Montessori curriculum is based on the research and findings of Dr. Maria Montessori. Its method is structured around, and promotes, the child’s natural, self-initiated impulse to become absorbed in an environment and to learn from it. Based on her observations, Dr. Montessori developed specific materials, techniques and curriculum areas that assist each child in reaching his or her full potential.
The practical life area offers activities which enhance the development of task organization and cognitive order through care of self, care of environment, and coordination of physical movement. Such activities include pouring their drinks, sweeping floors, dressing and undressing themselves, as well as grace and courtesy.
This area of learning is scientifically designed to develop, classify and grade the stimulation that children receive through their senses.
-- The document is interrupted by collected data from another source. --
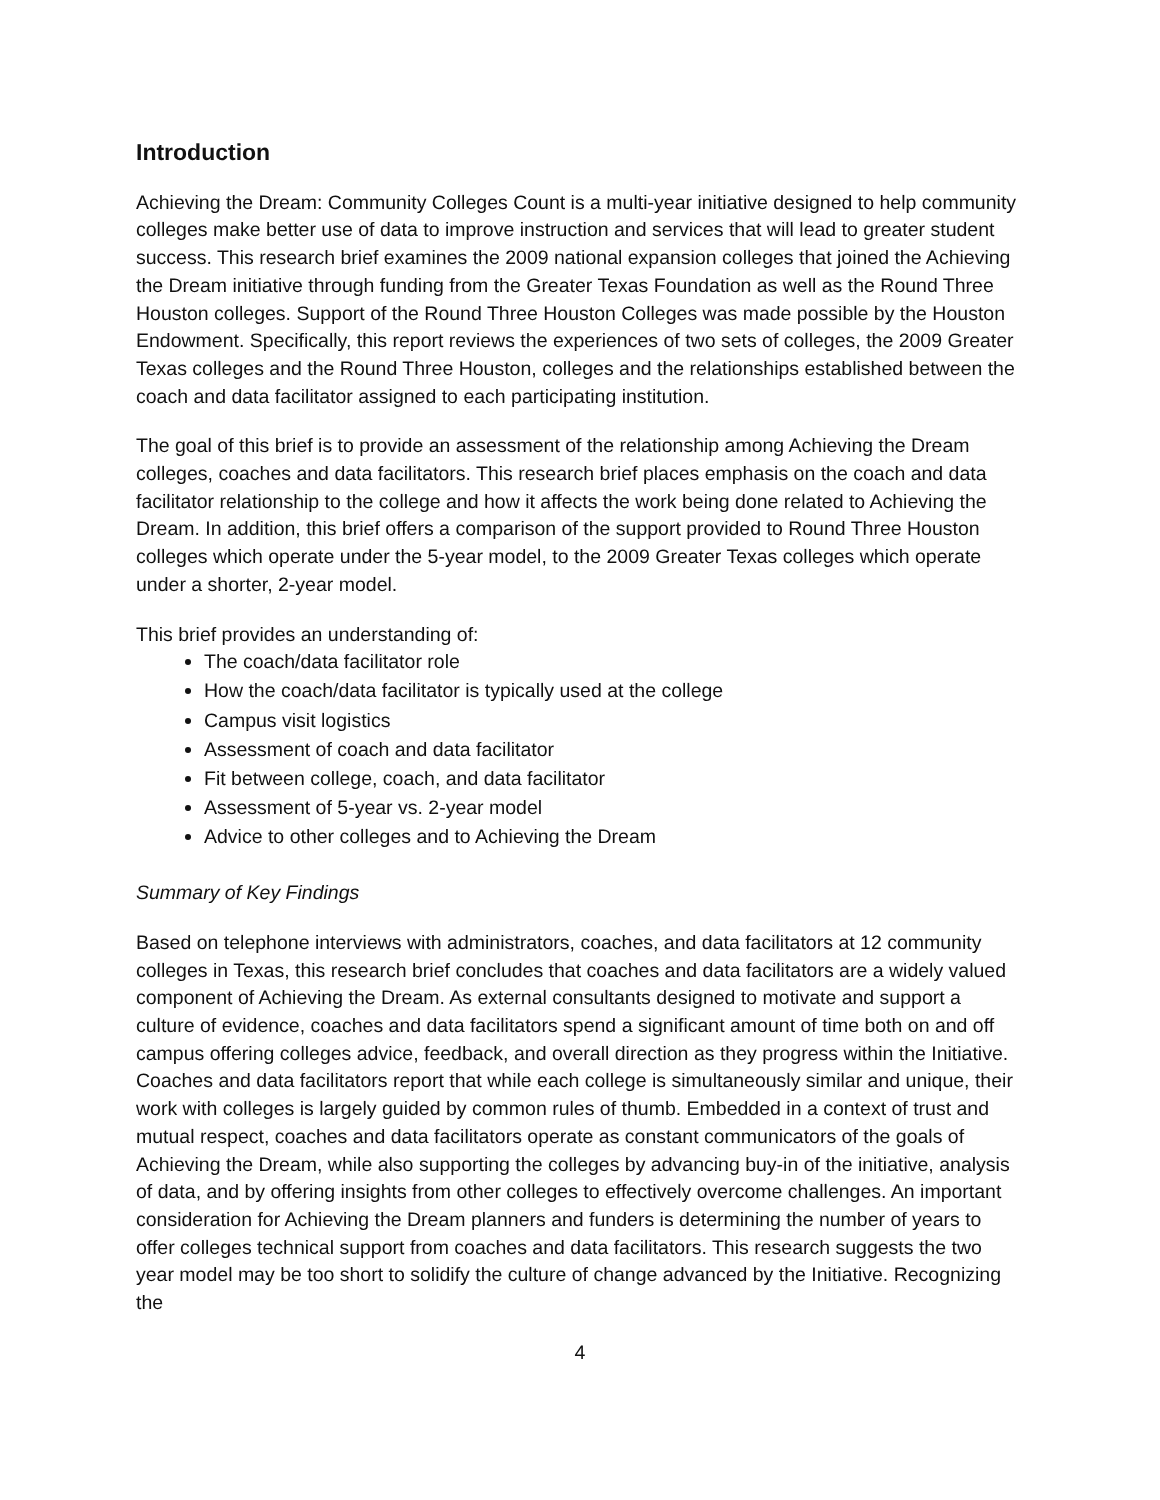Introduction
Achieving the Dream: Community Colleges Count is a multi-year initiative designed to help community colleges make better use of data to improve instruction and services that will lead to greater student success. This research brief examines the 2009 national expansion colleges that joined the Achieving the Dream initiative through funding from the Greater Texas Foundation as well as the Round Three Houston colleges. Support of the Round Three Houston Colleges was made possible by the Houston Endowment. Specifically, this report reviews the experiences of two sets of colleges, the 2009 Greater Texas colleges and the Round Three Houston, colleges and the relationships established between the coach and data facilitator assigned to each participating institution.
The goal of this brief is to provide an assessment of the relationship among Achieving the Dream colleges, coaches and data facilitators. This research brief places emphasis on the coach and data facilitator relationship to the college and how it affects the work being done related to Achieving the Dream. In addition, this brief offers a comparison of the support provided to Round Three Houston colleges which operate under the 5-year model, to the 2009 Greater Texas colleges which operate under a shorter, 2-year model.
This brief provides an understanding of:
The coach/data facilitator role
How the coach/data facilitator is typically used at the college
Campus visit logistics
Assessment of coach and data facilitator
Fit between college, coach, and data facilitator
Assessment of 5-year vs. 2-year model
Advice to other colleges and to Achieving the Dream
Summary of Key Findings
Based on telephone interviews with administrators, coaches, and data facilitators at 12 community colleges in Texas, this research brief concludes that coaches and data facilitators are a widely valued component of Achieving the Dream. As external consultants designed to motivate and support a culture of evidence, coaches and data facilitators spend a significant amount of time both on and off campus offering colleges advice, feedback, and overall direction as they progress within the Initiative. Coaches and data facilitators report that while each college is simultaneously similar and unique, their work with colleges is largely guided by common rules of thumb. Embedded in a context of trust and mutual respect, coaches and data facilitators operate as constant communicators of the goals of Achieving the Dream, while also supporting the colleges by advancing buy-in of the initiative, analysis of data, and by offering insights from other colleges to effectively overcome challenges. An important consideration for Achieving the Dream planners and funders is determining the number of years to offer colleges technical support from coaches and data facilitators. This research suggests the two year model may be too short to solidify the culture of change advanced by the Initiative. Recognizing the
4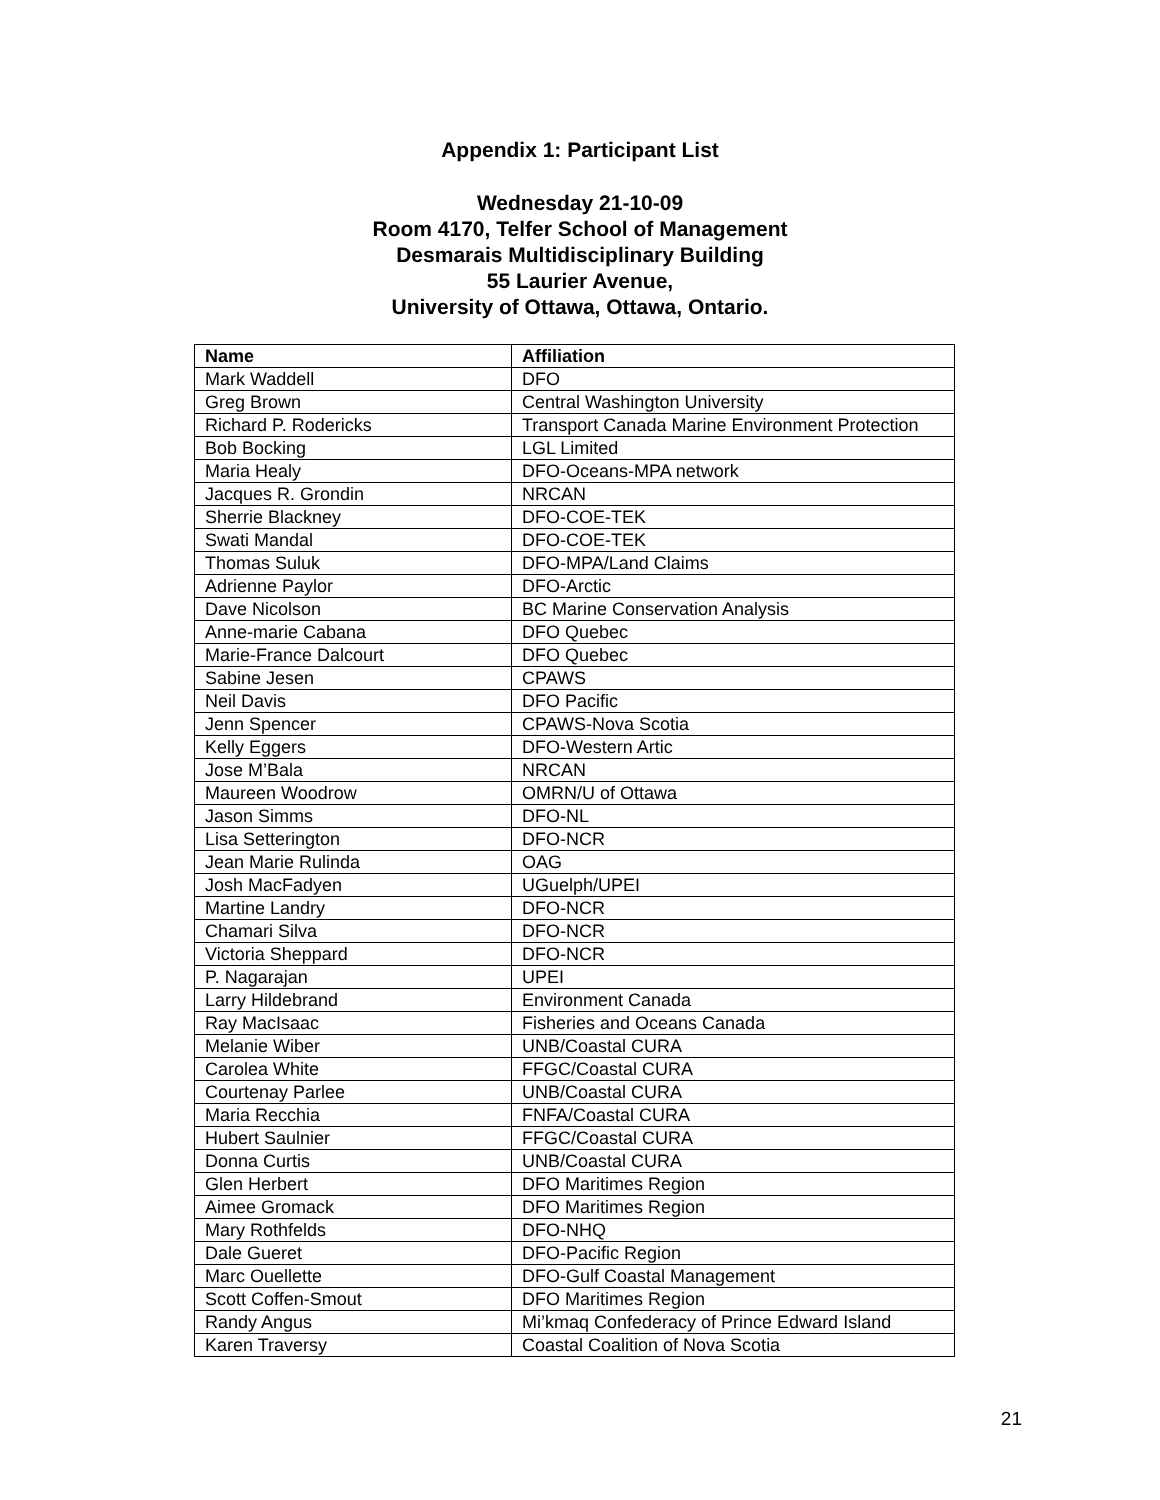Appendix 1: Participant List
Wednesday 21-10-09
Room 4170, Telfer School of Management
Desmarais Multidisciplinary Building
55 Laurier Avenue,
University of Ottawa, Ottawa, Ontario.
| Name | Affiliation |
| --- | --- |
| Mark Waddell | DFO |
| Greg Brown | Central Washington University |
| Richard P. Rodericks | Transport Canada Marine Environment Protection |
| Bob Bocking | LGL Limited |
| Maria Healy | DFO-Oceans-MPA network |
| Jacques R. Grondin | NRCAN |
| Sherrie Blackney | DFO-COE-TEK |
| Swati Mandal | DFO-COE-TEK |
| Thomas Suluk | DFO-MPA/Land Claims |
| Adrienne Paylor | DFO-Arctic |
| Dave Nicolson | BC Marine Conservation Analysis |
| Anne-marie Cabana | DFO Quebec |
| Marie-France Dalcourt | DFO Quebec |
| Sabine Jesen | CPAWS |
| Neil Davis | DFO Pacific |
| Jenn Spencer | CPAWS-Nova Scotia |
| Kelly Eggers | DFO-Western Artic |
| Jose M’Bala | NRCAN |
| Maureen Woodrow | OMRN/U of Ottawa |
| Jason Simms | DFO-NL |
| Lisa Setterington | DFO-NCR |
| Jean Marie Rulinda | OAG |
| Josh MacFadyen | UGuelph/UPEI |
| Martine Landry | DFO-NCR |
| Chamari Silva | DFO-NCR |
| Victoria Sheppard | DFO-NCR |
| P. Nagarajan | UPEI |
| Larry Hildebrand | Environment Canada |
| Ray MacIsaac | Fisheries and Oceans Canada |
| Melanie Wiber | UNB/Coastal CURA |
| Carolea White | FFGC/Coastal CURA |
| Courtenay Parlee | UNB/Coastal CURA |
| Maria Recchia | FNFA/Coastal CURA |
| Hubert Saulnier | FFGC/Coastal CURA |
| Donna Curtis | UNB/Coastal CURA |
| Glen Herbert | DFO Maritimes Region |
| Aimee Gromack | DFO Maritimes Region |
| Mary Rothfelds | DFO-NHQ |
| Dale Gueret | DFO-Pacific Region |
| Marc Ouellette | DFO-Gulf Coastal Management |
| Scott Coffen-Smout | DFO Maritimes Region |
| Randy Angus | Mi’kmaq Confederacy of Prince Edward Island |
| Karen Traversy | Coastal Coalition of Nova Scotia |
21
This curriculum area contains Montessori-specific materials that help the child refine his or her experience of sight, sound, touch , taste, and smell.
These activities are organized in a sequential manner to follow the natural language development of the child. The child is first introduced to letter and sounds. After several sounds are mastered, parents soon notice their child is forming letters and words and beginning to sound out short words. Vocabulary development is emphasized in all areas by using specific words for objects in the classroom. Once the child has gained confidence with her language skills, she can use it to enhance her studies in other areas of the classroom.
The mathematics area makes use of manipulative materials to enable the child to internalize comcepts of number, symbols, sequence, and operations. Once the child has a firm foundation in the operations of addition, subtraction, multiplication and division, memorization of facts is introduced. Montessori children are not only able to count, but skip count, square numbers and work with numbers in the thousands.
Through our hands-on materials the children learn to match and sort objects and pictures of living/non-living and plant/animal. The focus here is that the child learns how to be a scientist: objective, organized, able to perform tasks in a predetermined order, and record the results.
The cultural area provides activities which expose the child to basics in geography, history, music, art, etc. The children study different parts of the world, and experience concrete examples of that area’s language, literature, food, dress, music and artwork. This area introduces the child to our planet’s great diversity of people.